**WORK TO DO**
• 1. In the forum post about a wife who hates the city where the couple lives, how long did the poster drive back and forth every week to see her?
• 2. Continue the forum post about a wife who hates the city where the couple lives, starting after its last sentence.

**PROVIDED PASSAGE**
== == ==
# My wife hate where we live!



## Ricel (Jan 2, 2013)

I have been married only for one year, but i have known my wife for 6 years. She is a lovely person when u get down to it but she has been unhappy for such a long time.

We live on a Caribbean island and 2 years ago, i moved 3 hrs drive from the capital city to the second city of our island. i did this for a good paying job and she was very much against it. She hates that it is a tourist city. Anyhow for a year and a half I drove back and forth every week to see her. After some time she found a job in the second city and is now living with me. She got, a better paying job, with a better portfolio, this job is a huge step forward for her as she was very much stuck in her last job. but says she hates it and hates the city and she wants nothing to do with the place. she misses her friends and family and miss the Capital. 

We have benefited by being able to afford living in a better house, and now being able to seriously save to buy a house back in the capital which is what i want but for now we have to work in the second city until we can realise that dream.

It is very hard for her as this is the first time she has ever left home, and is extremely attached to her mom and does not like being far from her, even tho i still drive us back and forth every weekend.

She misses her friends and family, yet she says if we were to move to Canada or the US she would be happy. I don't really get it, cuz we have very few frens and family over there. it puzzles me how she can be so unhappy about a 3 hr driving distance from them, but be ok with a 3 to 5 hr plane ride. I feel so lost.

When we were dating i lived in the capital city in my family home by myself, and she lived at home with her parents. She told me we had to rent somewhere else b4 she would move in. It was not financially possible at the time so i said we would have to live at the family home for a couple of years so we can afford to buy our own home some day, and she fought with me constantly about hating that house. After i got the job, she now says she missed the old house and wishes to go back there. This makes me angry as this is a total 180 of 4 years of bashing me about living at the family house.

The Capital has more stuff to do, but the second has a good array of activities. She say she does not want to have anything to do with this place and she has no interest in wanting to know anyone or making friends.

She tells me that i took the job because i was greedy and i am a money hog. I honesty took the job cuz i want us, and the family i want to start with her to be financially secure. In the capital we were struggling to make ends meet and we were both living at home.

She told me back then how she hated her job and felt stuck answering phones and not being taken seriously. Now she is a manager , gets double the pay, and has more responsibility which she said was her dream. Now she wishes to go back even if it mean going back to the crappy job. I know she is just being emotional about it all, but all i am asking for is time, for the effort that we are putting in to pay off.

Once i even told her i would quit and move back to the capital cuz i just could not take the bashing about the second city any more. The next day she asked me about how she hopes one day we can live in a nice house cuz she does not want to live in a crappy house. It made me so angry, cuz here i am working my butt off to do the very thing to buy a nice house, and she bashes me for it.

This weekend i asked her what dreams she wants for us and she said i have given up and anything for myself cuz u have ur dream job and i have a crappy job. I hate where my life is and i hate where we live. I don't care what happens anymore. I told her that i am unhappy that she feels this way and she said y do u care now, i told u not to take the job and u know that if i don't like something i will never try at it. i know myself i will never be happy, and u know this will lead to our divorce.
I am so depressed as there is no halfway point with her on this issue.
What am i to do.
== == ==
**ENTRIES**
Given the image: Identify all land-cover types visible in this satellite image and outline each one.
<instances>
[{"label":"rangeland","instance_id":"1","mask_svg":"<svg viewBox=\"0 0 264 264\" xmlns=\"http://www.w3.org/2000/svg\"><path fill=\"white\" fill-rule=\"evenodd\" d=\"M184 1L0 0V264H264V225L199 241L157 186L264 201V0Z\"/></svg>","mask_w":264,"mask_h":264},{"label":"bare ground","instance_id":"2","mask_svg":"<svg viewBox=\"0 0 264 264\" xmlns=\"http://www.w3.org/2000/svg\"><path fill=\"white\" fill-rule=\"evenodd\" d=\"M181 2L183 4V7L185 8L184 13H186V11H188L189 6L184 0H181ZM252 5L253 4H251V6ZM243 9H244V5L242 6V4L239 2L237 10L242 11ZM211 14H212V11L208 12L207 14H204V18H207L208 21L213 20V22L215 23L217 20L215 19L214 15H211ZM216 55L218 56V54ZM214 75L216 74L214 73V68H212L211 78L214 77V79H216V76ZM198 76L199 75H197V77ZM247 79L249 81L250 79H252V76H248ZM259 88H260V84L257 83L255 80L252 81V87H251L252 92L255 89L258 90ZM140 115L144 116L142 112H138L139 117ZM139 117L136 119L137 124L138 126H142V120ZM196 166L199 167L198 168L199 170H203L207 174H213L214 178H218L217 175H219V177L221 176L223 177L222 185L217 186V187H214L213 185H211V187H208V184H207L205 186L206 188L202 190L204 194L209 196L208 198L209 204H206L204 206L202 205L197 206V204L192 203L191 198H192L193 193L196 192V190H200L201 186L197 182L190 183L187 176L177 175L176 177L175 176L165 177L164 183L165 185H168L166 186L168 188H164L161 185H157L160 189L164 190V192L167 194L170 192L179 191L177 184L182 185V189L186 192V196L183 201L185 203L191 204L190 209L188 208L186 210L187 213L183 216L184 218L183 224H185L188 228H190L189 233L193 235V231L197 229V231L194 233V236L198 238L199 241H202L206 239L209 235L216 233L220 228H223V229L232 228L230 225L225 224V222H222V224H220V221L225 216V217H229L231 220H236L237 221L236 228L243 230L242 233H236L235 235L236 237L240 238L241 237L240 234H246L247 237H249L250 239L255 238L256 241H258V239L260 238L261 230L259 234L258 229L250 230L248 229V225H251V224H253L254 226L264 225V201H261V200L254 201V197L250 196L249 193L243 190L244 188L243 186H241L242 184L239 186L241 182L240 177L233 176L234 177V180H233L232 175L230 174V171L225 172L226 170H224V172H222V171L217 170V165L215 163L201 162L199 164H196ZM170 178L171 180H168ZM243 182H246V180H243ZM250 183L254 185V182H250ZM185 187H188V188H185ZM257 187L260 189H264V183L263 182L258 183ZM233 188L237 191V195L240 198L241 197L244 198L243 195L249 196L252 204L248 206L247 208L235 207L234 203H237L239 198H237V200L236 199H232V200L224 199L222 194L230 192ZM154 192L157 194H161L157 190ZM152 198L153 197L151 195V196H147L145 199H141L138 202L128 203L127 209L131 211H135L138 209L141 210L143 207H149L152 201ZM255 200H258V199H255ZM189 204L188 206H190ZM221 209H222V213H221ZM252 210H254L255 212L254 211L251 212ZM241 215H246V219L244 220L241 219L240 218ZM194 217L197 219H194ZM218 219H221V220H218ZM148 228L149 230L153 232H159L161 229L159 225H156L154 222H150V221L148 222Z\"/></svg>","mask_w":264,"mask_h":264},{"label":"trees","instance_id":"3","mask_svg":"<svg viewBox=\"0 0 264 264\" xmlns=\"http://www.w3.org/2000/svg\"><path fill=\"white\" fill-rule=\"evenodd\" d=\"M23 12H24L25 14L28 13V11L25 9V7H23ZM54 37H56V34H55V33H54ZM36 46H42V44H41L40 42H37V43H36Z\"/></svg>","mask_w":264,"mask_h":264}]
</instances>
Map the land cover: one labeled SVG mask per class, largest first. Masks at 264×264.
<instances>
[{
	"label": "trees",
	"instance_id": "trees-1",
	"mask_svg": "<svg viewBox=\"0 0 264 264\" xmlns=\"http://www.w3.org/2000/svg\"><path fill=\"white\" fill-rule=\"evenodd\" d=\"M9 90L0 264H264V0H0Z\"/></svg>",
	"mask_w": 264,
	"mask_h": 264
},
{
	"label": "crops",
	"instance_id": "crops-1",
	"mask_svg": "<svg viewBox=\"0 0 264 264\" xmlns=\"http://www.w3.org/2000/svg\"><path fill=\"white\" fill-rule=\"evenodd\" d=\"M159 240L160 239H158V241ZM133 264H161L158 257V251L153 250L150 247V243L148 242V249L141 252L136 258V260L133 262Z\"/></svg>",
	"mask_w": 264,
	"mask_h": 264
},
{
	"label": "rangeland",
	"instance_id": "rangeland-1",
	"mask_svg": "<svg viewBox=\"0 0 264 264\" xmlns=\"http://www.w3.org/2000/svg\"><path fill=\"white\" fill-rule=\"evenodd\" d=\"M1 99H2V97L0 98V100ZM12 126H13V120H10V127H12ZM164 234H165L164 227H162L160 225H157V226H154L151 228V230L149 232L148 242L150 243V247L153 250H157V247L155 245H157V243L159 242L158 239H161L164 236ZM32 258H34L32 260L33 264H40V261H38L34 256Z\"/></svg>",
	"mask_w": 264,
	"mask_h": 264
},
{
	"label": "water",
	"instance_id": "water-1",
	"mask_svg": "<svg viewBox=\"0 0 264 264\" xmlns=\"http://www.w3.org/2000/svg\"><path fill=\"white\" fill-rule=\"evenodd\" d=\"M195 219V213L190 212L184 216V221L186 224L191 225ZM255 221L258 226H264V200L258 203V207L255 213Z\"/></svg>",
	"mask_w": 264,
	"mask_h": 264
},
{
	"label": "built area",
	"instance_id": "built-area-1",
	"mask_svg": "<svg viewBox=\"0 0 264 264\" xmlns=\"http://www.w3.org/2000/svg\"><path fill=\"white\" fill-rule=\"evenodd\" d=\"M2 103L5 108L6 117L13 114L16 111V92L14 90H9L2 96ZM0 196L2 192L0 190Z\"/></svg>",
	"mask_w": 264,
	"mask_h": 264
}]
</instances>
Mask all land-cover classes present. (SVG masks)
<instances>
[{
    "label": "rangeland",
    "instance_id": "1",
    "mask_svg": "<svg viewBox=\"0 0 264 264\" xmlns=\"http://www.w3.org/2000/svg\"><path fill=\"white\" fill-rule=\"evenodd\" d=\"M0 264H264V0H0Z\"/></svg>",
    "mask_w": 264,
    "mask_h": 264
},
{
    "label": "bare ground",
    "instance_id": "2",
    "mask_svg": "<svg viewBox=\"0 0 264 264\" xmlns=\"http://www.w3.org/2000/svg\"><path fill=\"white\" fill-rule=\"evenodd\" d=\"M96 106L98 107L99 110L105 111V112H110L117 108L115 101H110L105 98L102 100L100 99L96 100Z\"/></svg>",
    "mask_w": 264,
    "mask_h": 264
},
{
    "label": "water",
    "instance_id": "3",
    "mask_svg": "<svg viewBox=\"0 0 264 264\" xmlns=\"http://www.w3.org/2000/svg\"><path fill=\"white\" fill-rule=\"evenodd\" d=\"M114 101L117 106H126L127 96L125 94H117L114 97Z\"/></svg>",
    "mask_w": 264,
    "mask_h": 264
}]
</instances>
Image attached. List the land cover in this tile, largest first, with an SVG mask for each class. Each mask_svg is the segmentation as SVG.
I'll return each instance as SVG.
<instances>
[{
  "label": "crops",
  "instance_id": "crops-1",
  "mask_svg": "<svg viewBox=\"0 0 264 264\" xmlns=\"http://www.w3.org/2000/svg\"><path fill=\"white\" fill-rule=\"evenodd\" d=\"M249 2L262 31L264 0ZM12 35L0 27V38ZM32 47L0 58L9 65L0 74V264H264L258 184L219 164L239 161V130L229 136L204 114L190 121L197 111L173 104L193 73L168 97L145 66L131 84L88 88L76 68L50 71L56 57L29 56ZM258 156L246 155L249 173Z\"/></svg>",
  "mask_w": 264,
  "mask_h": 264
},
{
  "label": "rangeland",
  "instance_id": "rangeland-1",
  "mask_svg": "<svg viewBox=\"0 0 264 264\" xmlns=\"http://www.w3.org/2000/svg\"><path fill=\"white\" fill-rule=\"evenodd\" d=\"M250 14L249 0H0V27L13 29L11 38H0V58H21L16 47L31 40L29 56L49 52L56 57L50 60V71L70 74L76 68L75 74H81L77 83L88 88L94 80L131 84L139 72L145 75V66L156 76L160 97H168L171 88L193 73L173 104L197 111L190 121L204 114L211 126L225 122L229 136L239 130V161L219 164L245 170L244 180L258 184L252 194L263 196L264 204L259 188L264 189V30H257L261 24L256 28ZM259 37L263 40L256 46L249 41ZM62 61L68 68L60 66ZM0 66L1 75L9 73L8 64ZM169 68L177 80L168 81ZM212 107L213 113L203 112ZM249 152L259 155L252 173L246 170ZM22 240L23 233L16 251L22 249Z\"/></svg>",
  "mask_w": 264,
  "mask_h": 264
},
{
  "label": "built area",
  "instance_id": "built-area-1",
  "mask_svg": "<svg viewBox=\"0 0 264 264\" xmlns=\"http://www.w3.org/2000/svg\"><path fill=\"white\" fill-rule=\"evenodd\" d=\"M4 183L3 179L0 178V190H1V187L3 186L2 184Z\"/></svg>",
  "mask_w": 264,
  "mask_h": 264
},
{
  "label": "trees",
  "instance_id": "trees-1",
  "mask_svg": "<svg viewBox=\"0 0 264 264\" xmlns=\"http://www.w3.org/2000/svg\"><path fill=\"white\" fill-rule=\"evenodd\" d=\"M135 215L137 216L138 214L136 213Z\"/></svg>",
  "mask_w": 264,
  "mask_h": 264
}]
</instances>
== == ==
**RESPONSES BY TASK**
• 1. For a year and a half.

• 2.
----------



## Hope4thebest (Nov 28, 2012)

Wow Rice.. You are in a tough spot.. Seems like you are getting conflicting emotions from her and seems she is not going to happy with most anything... Atleast there seems to be a pattern of her unhappiness. Did she ask you to not take the job you have now? If so, What were her reasons?


----------



## Ricel (Jan 2, 2013)

Yes i took the job 2 years ago, and we lived apart for a year and a half. I honestly was very unhappy with my last job. i worked anywhere from 50 to 70 hrs a week and we did not get to spend much time together. The pay was not allowing us the opportunity to accomplish our dreams.
I now have a high ranking position for one of the largest caribbean owned companies in the world, and it allows us to aim at buying a house, and it has opened up a lot of avenues. She begged me not to take it, but her only reason was that she did not want to be far from her mom. However i saw that we were struggling financially and there was no other option for me. My employer said i had to move for the job. I know she is very attached to her mom so i drive 3 hr with her back and forth every weekend to see her family. Her mom admits to missing her too, but her mom also says it is for the best that i had to take this job, and that her daughter move down with me to make a better future for us. 
I will admit that i took the job even when she threatened to leave me. But i am doing it for us. I am able to save 40% of my salary and we are about 1 years away from home ownership. My plan is to work here for about 5 to 6 years then move back and start a small business.
It's this pattern of unhappiness that is affecting me, and i am trying to get her to make the best of it. I invite her to VIP parties that we would ordinarily not be invited too, but my position in the organisation has made this possible. B4 we moved she complain that our lives were so plain and that we were nobodies. Now that the situation has changed its a problem. It is important to note, i don't really care about status, and rank, i know it means nothing with out someone u love to share life with. i just want to make my wife happy but it seems no matter how our lives change things just become worse.


----------



## KathyBatesel (Apr 26, 2012)

I think she sounds like a person who will find reasons to be unhappy no matter what you do. This part of your post is the main reason I say this: 

"She misses her friends and family, yet she says if we were to move to Canada or the US she would be happy. I don't really get it, cuz we have very few frens and family over there. it puzzles me how she can be so unhappy about a 3 hr driving distance from them, but be ok with a 3 to 5 hr plane ride. I feel so lost." 

If it was *really* about her mom and friends being so important, she would not think this. But it is not about that. It is about her need to feel powerful by using criticism to hurt others.


----------



## Hope4thebest (Nov 28, 2012)

it does appear like she has opticrectialitis... = A crappy outlook on life..


----------



## Ricel (Jan 2, 2013)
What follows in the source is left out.